• [Listed records]
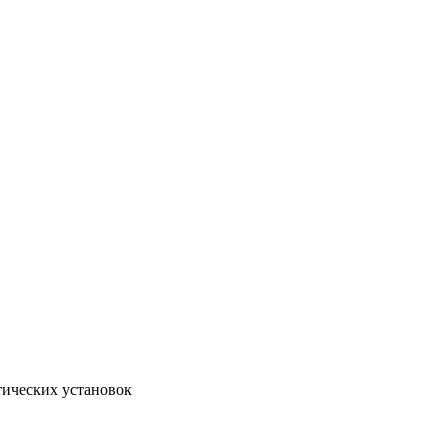
тических установок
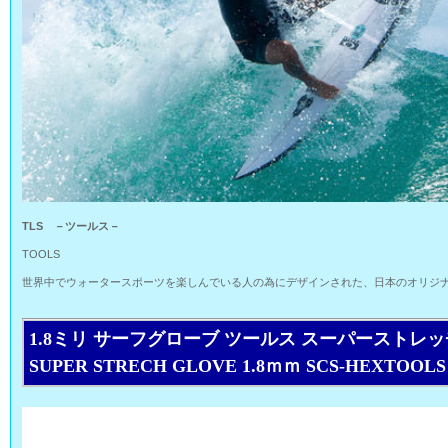
TLS －ツールス－
TOOLS
世界中でウォータースポーツを楽しんでいる人の為にデザインされた、日本のオリジナ
1.8ミリ サーフグローブ ツールス スーパーストレッ
SUPER STRECH GLOVE 1.8ｍｍ SCS-HEXTOOLS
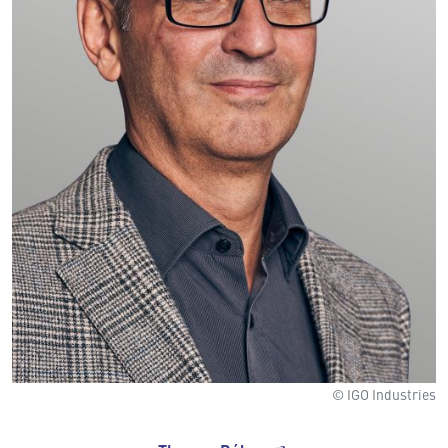
© IGO Industries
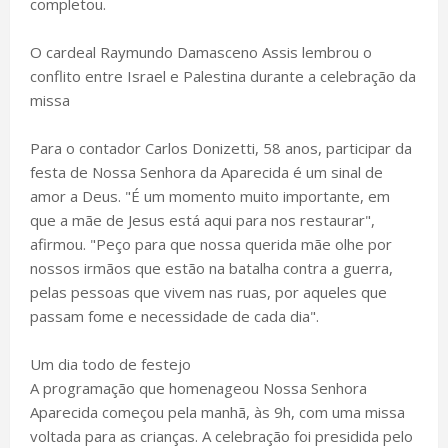
completou.
O cardeal Raymundo Damasceno Assis lembrou o
conflito entre Israel e Palestina durante a celebração da
missa
Para o contador Carlos Donizetti, 58 anos, participar da
festa de Nossa Senhora da Aparecida é um sinal de
amor a Deus. "É um momento muito importante, em
que a mãe de Jesus está aqui para nos restaurar",
afirmou. "Peço para que nossa querida mãe olhe por
nossos irmãos que estão na batalha contra a guerra,
pelas pessoas que vivem nas ruas, por aqueles que
passam fome e necessidade de cada dia".
Um dia todo de festejo
A programação que homenageou Nossa Senhora
Aparecida começou pela manhã, às 9h, com uma missa
voltada para as crianças. A celebração foi presidida pelo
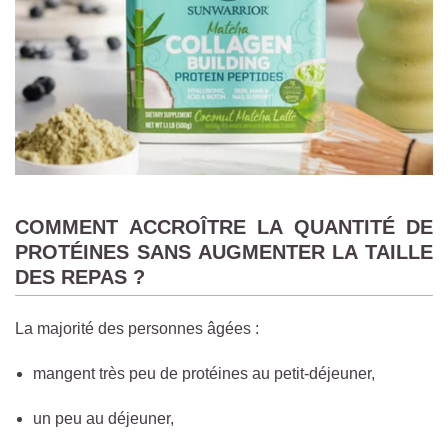
COMMENT ACCROÎTRE LA QUANTITÉ DE
PROTÉINES SANS AUGMENTER LA TAILLE
DES REPAS ?
La majorité des personnes âgées :
mangent très peu de protéines au petit-déjeuner,
un peu au déjeuner,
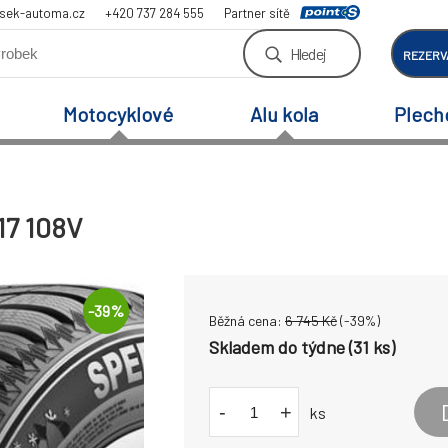
sek-automa.cz
+420 737 284 555
Partner sítě
Hledej
REZERV
Motocyklové
Alu kola
Plech
17 108V
-
39
%
Běžná cena:
6 745
Kč
(-
39
%)
Skladem do týdne (31 ks)
-
+
ks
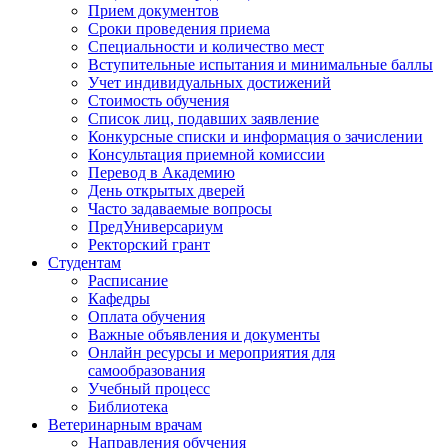
Прием документов
Сроки проведения приема
Специальности и количество мест
Вступительные испытания и минимальные баллы
Учет индивидуальных достижений
Стоимость обучения
Список лиц, подавших заявление
Конкурсные списки и информация о зачислении
Консультация приемной комиссии
Перевод в Академию
День открытых дверей
Часто задаваемые вопросы
ПредУниверсариум
Ректорский грант
Студентам
Расписание
Кафедры
Оплата обучения
Важные объявления и документы
Онлайн ресурсы и мероприятия для
самообразования
Учебный процесс
Библиотека
Ветеринарным врачам
Направления обучения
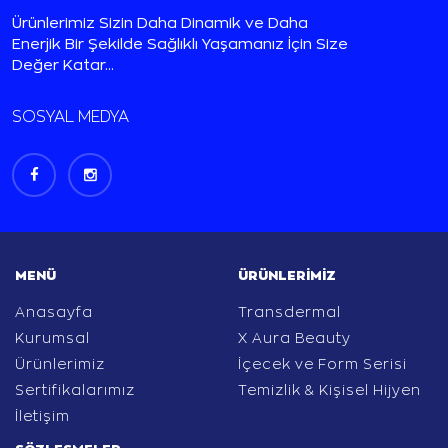
Ürünlerimiz Sizin Daha Dinamik ve Daha
Enerjik Bir Şekilde Sağlıklı Yaşamanız İçin Size
Değer Katar...
SOSYAL MEDYA
MENÜ
ÜRÜNLERIMIZ
Anasayfa
Transdermal
Kurumsal
X Aura Beauty
Ürünlerimiz
İçecek ve Form Serisi
Sertifikalarımız
Temizlik & Kişisel Hijyen
İletişim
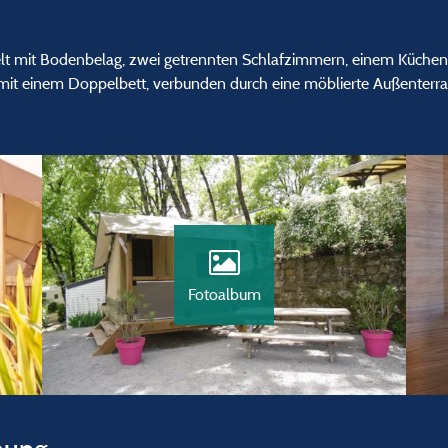
t mit Bodenbelag, zwei getrennten Schlafzimmern, einem Küche
 mit einem Doppelbett, verbunden durch eine möblierte Außenterra
Fotoalbum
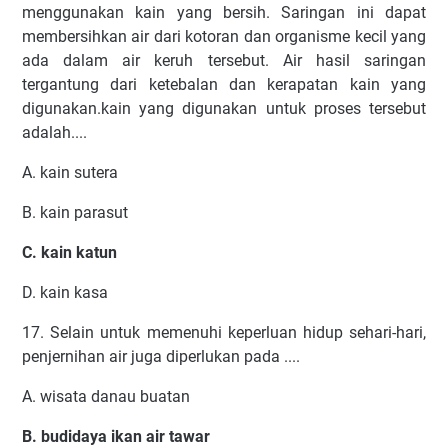
menggunakan kain yang bersih. Saringan ini dapat
membersihkan air dari kotoran dan organisme kecil yang
ada dalam air keruh tersebut. Air hasil saringan
tergantung dari ketebalan dan kerapatan kain yang
digunakan.kain yang digunakan untuk proses tersebut
adalah....
A. kain sutera
B. kain parasut
C. kain katun
D. kain kasa
17. Selain untuk memenuhi keperluan hidup sehari-hari,
penjernihan air juga diperlukan pada ....
A. wisata danau buatan
B. budidaya ikan air tawar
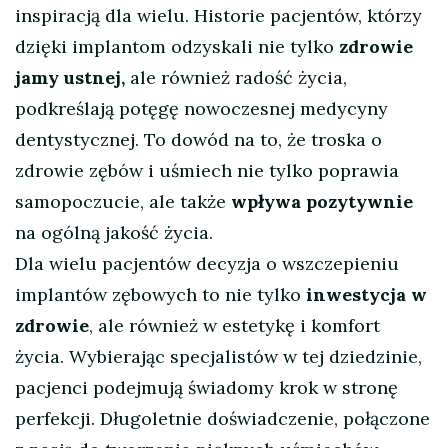
inspiracją dla wielu. Historie pacjentów, którzy
dzięki implantom odzyskali nie tylko
zdrowie
jamy ustnej,
ale również radość życia,
podkreślają potęgę nowoczesnej medycyny
dentystycznej. To dowód na to, że troska o
zdrowie zębów i uśmiech nie tylko poprawia
samopoczucie, ale także
wpływa pozytywnie
na ogólną jakość życia.
Dla wielu pacjentów decyzja o wszczepieniu
implantów zębowych to nie tylko
inwestycja w
zdrowie
, ale również w estetykę i komfort
życia. Wybierając specjalistów w tej dziedzinie,
pacjenci podejmują świadomy krok w stronę
perfekcji. Długoletnie doświadczenie, połączone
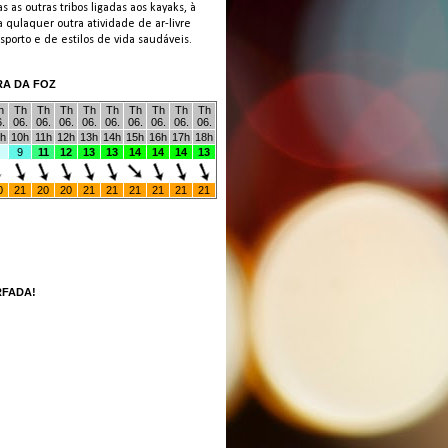
s as outras tribos ligadas aos kayaks, à
 qulaquer outra atividade de ar-livre
porto e de estilos de vida saudáveis.
RA DA FOZ
RFADA!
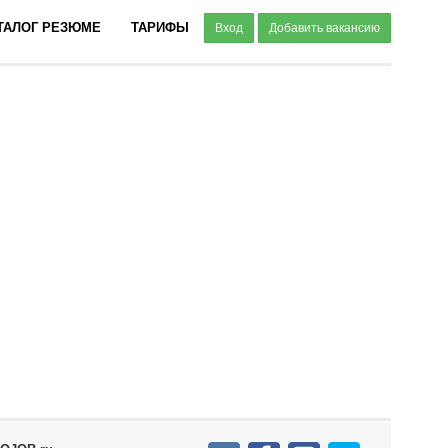
ТАЛОГ РЕЗЮМЕ
ТАРИФЫ
Вход
Добавить вакансию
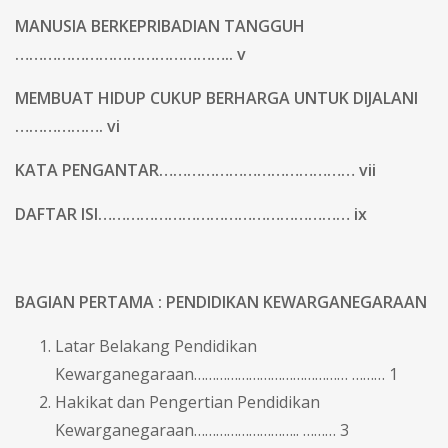
MANUSIA BERKEPRIBADIAN TANGGUH
……………………………………….. v
MEMBUAT HIDUP CUKUP BERHARGA UNTUK DIJALANI
………………. vi
KATA PENGANTAR…………………………………… vii
DAFTAR ISI……………………………………………… ix
BAGIAN PERTAMA : PENDIDIKAN KEWARGANEGARAAN
Latar Belakang Pendidikan
Kewarganegaraan…………………………………… ……… 1
Hakikat dan Pengertian Pendidikan
Kewarganegaraan……………………….. ……… 3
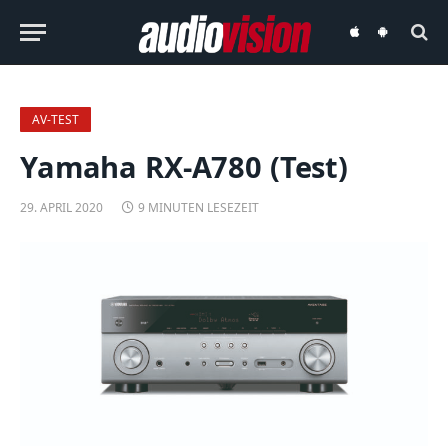
audiovision
audiovision
iOS-
Android-
App
App
AV-TEST
Yamaha RX-A780 (Test)
29. APRIL 2020
9 MINUTEN LESEZEIT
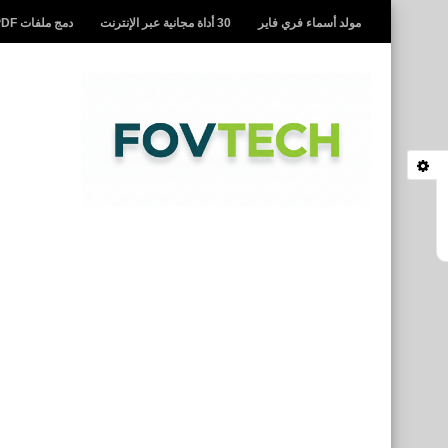
مولد أسماء فري فاير
30 أداة مجانية عبر الإنترنت
دمج ملفات PDF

• [What the task requires] Can you edit the whole listing above by replacing "Ректорский грант" with "Ректорская стипендия" and keeping everything else unchanged? Leave the pictures out of your answer.

• [Written answer]
тических установок
TLS －ツールス－
TOOLS
世界中でウォータースポーツを楽しんでいる人の為にデザインされた、日本のオリジナ
1.8ミリ サーフグローブ ツールス スーパーストレッ
SUPER STRECH GLOVE 1.8ｍｍ SCS-HEXTOOLS
© IGO Industries
completou.
O cardeal Raymundo Damasceno Assis lembrou o
conflito entre Israel e Palestina durante a celebração da
missa
Para o contador Carlos Donizetti, 58 anos, participar da
festa de Nossa Senhora da Aparecida é um sinal de
amor a Deus. "É um momento muito importante, em
que a mãe de Jesus está aqui para nos restaurar",
afirmou. "Peço para que nossa querida mãe olhe por
nossos irmãos que estão na batalha contra a guerra,
pelas pessoas que vivem nas ruas, por aqueles que
passam fome e necessidade de cada dia".
Um dia todo de festejo
A programação que homenageou Nossa Senhora
Aparecida começou pela manhã, às 9h, com uma missa
voltada para as crianças. A celebração foi presidida pelo
COMMENT ACCROÎTRE LA QUANTITÉ DE
PROTÉINES SANS AUGMENTER LA TAILLE
DES REPAS ?
La majorité des personnes âgées :
mangent très peu de protéines au petit-déjeuner,
un peu au déjeuner,
sek-automa.cz
+420 737 284 555
Partner sítě
Hledej
REZERV
Motocyklové
Alu kola
Plech
17 108V
-
39
%
Běžná cena:
6 745
Kč
(-
39
%)
Skladem do týdne (31 ks)
-
+
ks
Прием документов
Сроки проведения приема
Специальности и количество мест
Вступительные испытания и минимальные баллы
Учет индивидуальных достижений
Стоимость обучения
Список лиц, подавших заявление
Конкурсные списки и информация о зачислении
Консультация приемной комиссии
Перевод в Академию
День открытых дверей
Часто задаваемые вопросы
ПредУниверсариум
Ректорская стипендия
Студентам
Расписание
Кафедры
Оплата обучения
Важные объявления и документы
Онлайн ресурсы и мероприятия для
самообразования
Учебный процесс
Библиотека
Ветеринарным врачам
Направления обучения
Ürünlerimiz Sizin Daha Dinamik ve Daha
Enerjik Bir Şekilde Sağlıklı Yaşamanız İçin Size
Değer Katar...
SOSYAL MEDYA
MENÜ
ÜRÜNLERIMIZ
Anasayfa
Transdermal
Kurumsal
X Aura Beauty
Ürünlerimiz
İçecek ve Form Serisi
Sertifikalarımız
Temizlik & Kişisel Hijyen
İletişim
t mit Bodenbelag, zwei getrennten Schlafzimmern, einem Küche
 mit einem Doppelbett, verbunden durch eine möblierte Außenterra
Fotoalbum
menggunakan kain yang bersih. Saringan ini dapat
membersihkan air dari kotoran dan organisme kecil yang
ada dalam air keruh tersebut. Air hasil saringan
tergantung dari ketebalan dan kerapatan kain yang
digunakan.kain yang digunakan untuk proses tersebut
adalah....
A. kain sutera
B. kain parasut
C. kain katun
D. kain kasa
17. Selain untuk memenuhi keperluan hidup sehari-hari,
penjernihan air juga diperlukan pada ....
A. wisata danau buatan
B. budidaya ikan air tawar
inspiracją dla wielu. Historie pacjentów, którzy
dzięki implantom odzyskali nie tylko
zdrowie
jamy ustnej,
ale również radość życia,
podkreślają potęgę nowoczesnej medycyny
dentystycznej. To dowód na to, że troska o
zdrowie zębów i uśmiech nie tylko poprawia
samopoczucie, ale także
wpływa pozytywnie
na ogólną jakość życia.
Dla wielu pacjentów decyzja o wszczepieniu
implantów zębowych to nie tylko
inwestycja w
zdrowie
, ale również w estetykę i komfort
życia. Wybierając specjalistów w tej dziedzinie,
pacjenci podejmują świadomy krok w stronę
perfekcji. Długoletnie doświadczenie, połączone
s as outras tribos ligadas aos kayaks, à
 qulaquer outra atividade de ar-livre
porto e de estilos de vida saudáveis.
RA DA FOZ
RFADA!
ТАЛОГ РЕЗЮМЕ
ТАРИФЫ
Вход
Добавить вакансию
MANUSIA BERKEPRIBADIAN TANGGUH
……………………………………….. v
MEMBUAT HIDUP CUKUP BERHARGA UNTUK DIJALANI
………………. vi
KATA PENGANTAR…………………………………… vii
DAFTAR ISI……………………………………………… ix
BAGIAN PERTAMA : PENDIDIKAN KEWARGANEGARAAN
Latar Belakang Pendidikan
Kewarganegaraan…………………………………… ……… 1
Hakikat dan Pengertian Pendidikan
Kewarganegaraan……………………….. ……… 3
audiovision
audiovision
iOS-
Android-
App
App
AV-TEST
Yamaha RX-A780 (Test)
29. APRIL 2020
9 MINUTEN LESEZEIT
مولد أسماء فري فاير
30 أداة مجانية عبر الإنترنت
دمج ملفات PDF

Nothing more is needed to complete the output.